■ **Directive 1**:
Which two drawbacks does the GitHub discussion excerpt list?
■ **Directive 2**:
Please summarize the GitHub discussion excerpt in two sentences.
■ **Directive 3**:
Pick up the GitHub discussion excerpt after its last sentence and continue it.

■ **Excerpt provided**:
## BEGIN
The drawbacks will definitely be:

  • Complex system
  • Difficult to customize

I'm a little stumped on what to do, but if I come to some revelation I'll be sure to write it here.

vhyrro avatar Jun 10 '22 18:06 vhyrro

@vhyrro just wanted to point you in the direction of this PR 👉🏿 https://github.com/neovim/neovim/pull/18109 I don't know how much this relates to the issues you are seeing and I definitely haven't read through your PR nor do I understand the implications of the linked PR exactly but based on what you've said it seems like it could be connected and watching out for the PR or testing it out could have an impact on what you are doing?
## END
■ **Material provided**:
## BEGIN
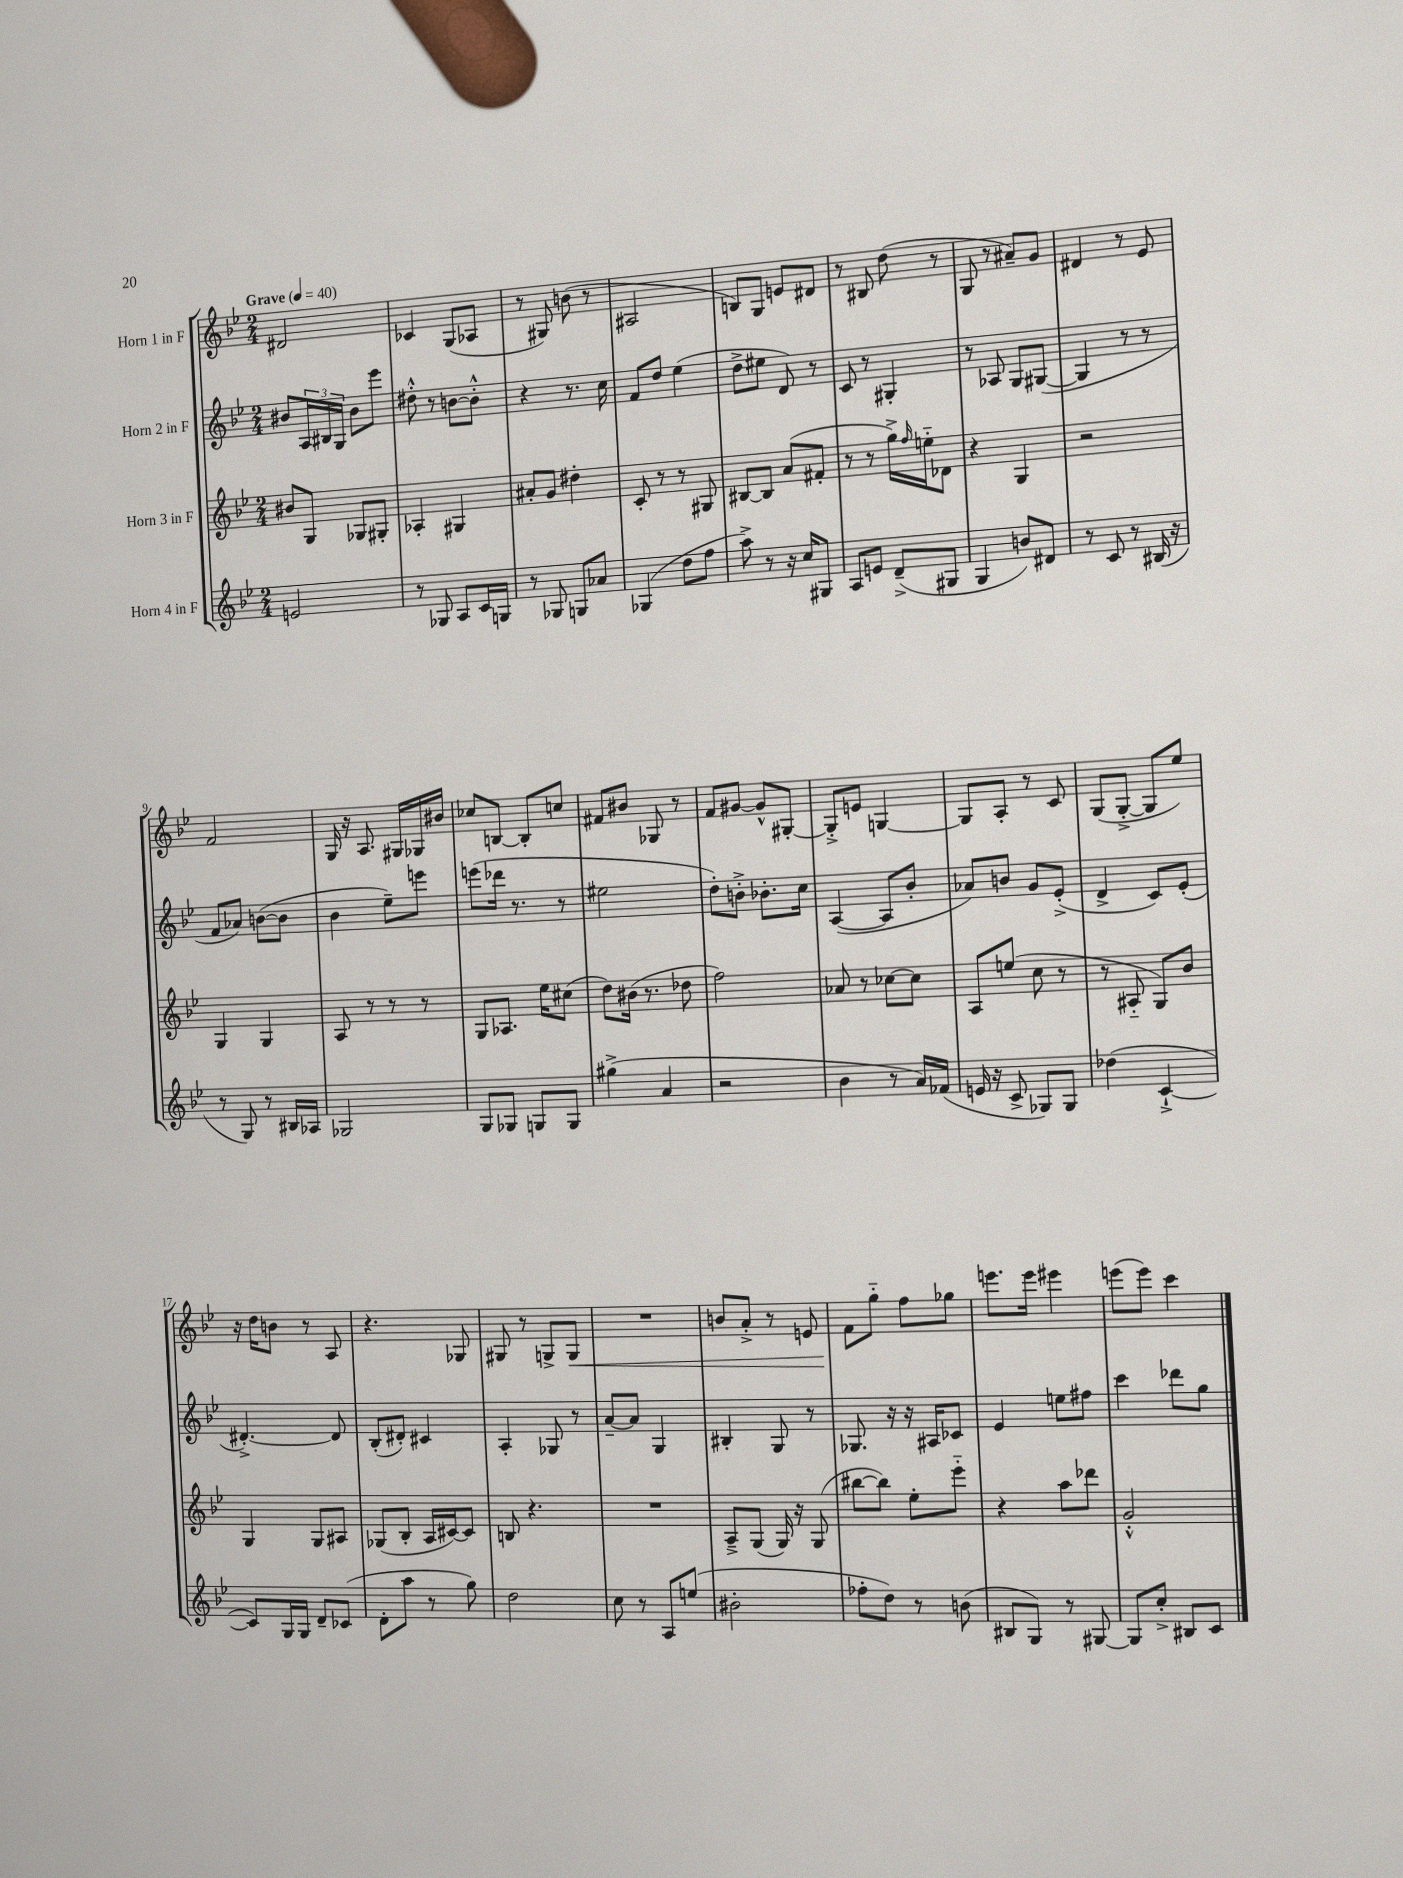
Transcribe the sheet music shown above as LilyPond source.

<<
\new StaffGroup <<
\new Staff = "s0" \with { instrumentName = "Horn 1 in F" } {
    \clef treble \key bes \major \numericTimeSignature \time 2/4 \tempo "Grave" 4 = 40
    dis'2 |
    ces'4 g8( aes8 |
    r8 gis8) b'8( r8 |
    ais2 |
    b8) g8 e'8 dis'8 |
    r8 bis8 d''8( r8 |
    g8 r8 ais'8--) g'8 |
    dis'4 r8 ees'8 |
    f'2 |
    g16 r16 a8. gis16 ges16 bis'16 |
    ces''8 b8~ b8-. c''8 |
    fis'8 bis'8 ges8 r8 |
    f'8 gis'8~ gis'8-^ gis8~-. |
    gis8-.-> e'8 g4~ |
    g8 a8-. r8 c'8 |
    g8( g8~-.-> g8 ees''8) |
    r16 d''16 b'8 r8 a8 |
    r4. ges8 |
    gis8 r8 g8-> g8\< |
    R2 |
    b'8 a'8-.-> r8 e'8 |
    f'8\! g''8-_ f''8 ges''8 |
    e'''8. e'''16 eis'''4 |
    e'''8( e'''8) c'''4 \bar "|." |
}
\new Staff = "s1" \with { instrumentName = "Horn 2 in F" } {
    \clef treble \key bes \major \numericTimeSignature \time 2/4
    bis'8 \tuplet 3/2 { a16 bis16 g16 } bis'8 ees'''8 |
    dis''8-.-^ r8 b'8~ b'8-.-^ |
    r4 r8. c''16 |
    f'8 d''8 ees''4( |
    d''8-> eis''8 d'8) r8 |
    c'8 r8 gis4-. |
    r8 aes8 g8 gis8~( |
    gis4 r8 r8 |
    f'8 aes'8) b'8~( b'8 |
    bes'4 ees''8--) e'''8 |
    e'''8( des'''16 r8. r8 |
    eis''2 |
    d''8-.) b'8-.-> bes'8.-. c''16 |
    a4~( a8 bes'8-. |
    aes'8) b'8 g'8 ees'8-.->( |
    d'4-> c'8) ees'8-.( |
    dis'4.~-.->) dis'8 |
    bes8-.( dis'8-.) cis'4 |
    a4-. ges8 r8 |
    a'8~-- a'8 g4 |
    bis4-. g8 r8 |
    ges8. r16 r16 ais16 ces'8 |
    ees'4 e''8 fis''8 |
    c'''4 des'''8 g''8 \bar "|." |
}
\new Staff = "s2" \with { instrumentName = "Horn 3 in F" } {
    \clef treble \key bes \major \numericTimeSignature \time 2/4
    bis'8 g8 ges8 gis8-. |
    aes4-. gis4 |
    ais'8-. g'8 dis''4-. |
    c'8-. r8 r8 gis8 |
    bis8~ bis8 a'8( fis'8-. |
    r8 r8 g''16->) \grace { f''16 } e''16-_ des'8 |
    r4 g4 |
    r2 |
    g4 g4 |
    a8 r8 r8 r8 |
    g8 aes8. ees''16 cis''8( |
    d''8) bis'16( r8. des''8 |
    f''2) |
    aes'8 r8 ces''8~ ces''8 |
    a8 e''8( c''8 r8 |
    r8 ais8-_ g8) bes'8 |
    g4 g8 ais8 |
    ges8( bes8-. a16 cis'16~) cis'8 |
    b8 r4. |
    R2 |
    a8---> g8( g16) r16 g8( |
    bis''8~ bis''8) ees''8-. ees'''8-_ |
    r4 a''8 des'''8 |
    g'2-.-^ \bar "|." |
}
\new Staff = "s3" \with { instrumentName = "Horn 4 in F" } {
    \clef treble \key bes \major \numericTimeSignature \time 2/4
    e'2 |
    r8 ges8 a8 c'16 g16 |
    r8 ges8 g8 aes'8 |
    ges4( d''8 f''8 |
    a''8->) r8 r16 c''16 gis8 |
    a8 e'8 d'8--->( gis8 |
    g4 b'8) dis'8 |
    r8 c'8 r8 bis16( r16 |
    r8 g8) r8 bis16 aes16 |
    ges2 |
    g8 ges8 g8 g8 |
    gis''4->( a'4 |
    r2 |
    bes'4 r8 a'16) fes'16( |
    e'16 r16 c'8-> ges8) ges8 |
    des''4( c'4~-!-> |
    c'8) g16 g16 d'8-- ces'8( |
    d'8-. a''8 r8 g''8) |
    d''2 |
    c''8 r8 a8 e''8( |
    bis'2-. |
    fes''8-. d''8) r8 b'8( |
    bis8 g8) r8 gis8~ |
    gis8 c''8-.-> bis8 c'8 \bar "|." |
}
>>
>>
## END
■ **Reply 1**:
A complex system and difficulty customizing.

■ **Reply 2**:
A comment lists two drawbacks, a complex system and difficulty customizing, and its writer admits being stumped but promises to post any revelation there. A reply addressed to @vhyrro points to Neovim pull request 18109, admits not fully understanding how it relates, and suggests that watching or testing it could affect the work.

■ **Reply 3**:
EDIT: I know GitHub will do the whole reference link thing so if someone on the other side sees this reference and thinks it's not accurate apologies in advance. Also found: https://github.com/neovim/neovim/issues/18108

akinsho avatar Jun 16 '22 13:06 akinsho

Also, FWIW treesitter is avowedly a very good and fast solution to this exact problem at least based on the numerous talks I've seen from the author, I think if there are issues with its integration in nvim core rather than rolling a custom implementation it's worth working with upstream to resolve any issue if possible regardless of breakages since ultimately it's still considered experimental and this will inevitably end up being a problem for lots of people if performance issues aren't resolved at this unstable stage

Apologies in advance I've fully just butted in on both issues, was just interested and happened to have seen that issue then your pr

akinsho avatar Jun 16 '22 13:06 akinsho

Hey @akinsho thanks for the heads up! What sort of trickery are you using to find those PRs?? I can never find them myself 😄

Glad to hear that something is being done on that front, hopefully it'll make things speedier. Also perhaps you're right about contributing to upstream instead, I don't know why I'm so afraid of contributing to core lol

vhyrro avatar Jun 16 '22 15:06 vhyrro

@vhyrro 😆 I just track PRs and issues in the nvim repository to a probably pretty unhealthy degree tbh 😅. I've also just been curious about treesitter for many years, so follow its integration in nvim closely.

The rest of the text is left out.